Everything Is Borrowed marque ainsi l’heure de la grande évasion : voyant que le soleil brillait plus fort à l’extérieur de son univers autocentré, il a quitté sa routine et emmené The Streets sur des chemins plus lumineux. D’abord, en ayant recours à une instrumentation totalement live, Skinner a donné plus de rondeur et de douceur à son songwriting. Celui-ci, amadoué par des cuivres jazzy ou les cordes de l’orchestre philharmonique de Prague (guest de poids), s’en retrouve tout chamboulé et désarmé.
Il faut ainsi entendre Skinner chanter, libéré et la gorge dénouée, The Strongest Person I Know, bienveillante ballade qui le voit accompagné par harpe, mandoline ou clarinette. Quand ses vieux démons viennent le taquiner, c’est le sourire aux lèvres qu’il les repousse, témoin l’entraînant et apaisé Heaven For The Weather, qui quasiment d’entrée, expose le changement d’humeur. Il y a quelques années, I Love You More (Than You Like Me) aurait cédé au cafard et aux angoisses ; ici, éclairée par les entrechats d’un piano Rhodes, la chanson se révèle aussi violente qu’une caresse.

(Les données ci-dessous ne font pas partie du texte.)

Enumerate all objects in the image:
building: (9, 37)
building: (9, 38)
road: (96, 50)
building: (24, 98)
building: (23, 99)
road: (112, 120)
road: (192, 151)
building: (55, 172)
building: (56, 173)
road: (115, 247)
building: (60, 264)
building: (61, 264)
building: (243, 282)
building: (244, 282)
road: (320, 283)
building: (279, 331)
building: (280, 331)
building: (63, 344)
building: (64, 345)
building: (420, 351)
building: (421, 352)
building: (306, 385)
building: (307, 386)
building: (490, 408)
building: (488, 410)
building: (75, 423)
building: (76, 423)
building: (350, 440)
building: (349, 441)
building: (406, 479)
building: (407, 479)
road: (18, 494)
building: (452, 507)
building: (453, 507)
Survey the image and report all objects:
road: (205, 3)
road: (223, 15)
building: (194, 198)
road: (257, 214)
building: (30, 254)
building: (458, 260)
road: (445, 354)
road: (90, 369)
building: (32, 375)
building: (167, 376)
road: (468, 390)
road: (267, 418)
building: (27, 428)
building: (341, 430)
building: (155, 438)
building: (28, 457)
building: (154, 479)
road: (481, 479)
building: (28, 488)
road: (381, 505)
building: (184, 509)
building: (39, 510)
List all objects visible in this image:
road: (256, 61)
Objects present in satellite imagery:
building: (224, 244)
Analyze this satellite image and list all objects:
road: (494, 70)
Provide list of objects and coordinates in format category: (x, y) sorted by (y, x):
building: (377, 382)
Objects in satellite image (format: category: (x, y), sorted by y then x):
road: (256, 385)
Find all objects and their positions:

Si le chanteur originaire de Birmingham ne tourne pourtant pas le dos au danger, il n’a plus la mentalité de casse-cou. Ainsi, lorsqu’il monte en haut d’une falaise (On The Edge Of A Cliff), au lieu de plonger dans de sombres interrogations, il trouve un bras auquel s’accrocher, une mélodie pour retrouver le sourire. Avec leur riffs de guitare funk poids plume, Never Give In et The Sherry End (malgré son refrain mélodramatique) sont eux animés par un groove jovial et débonnaire qui de déparerait pas sur les vieux classiques que sa génération a samplés.
Sujet d’un très beau et symbolique clip où on le voit traverser à pied la France et escalader la dune du Pyla, l’émouvant et autobiographique The Escapist achève une mutation bluffante dont on mesurera sans doute bien des années la véritable portée. Produit d’une courageuse remise en question, à la fois musicale et spirituelle, Everything Is Borrowed constitue un émouvant virage et la première réussite d’un auteur miraculé.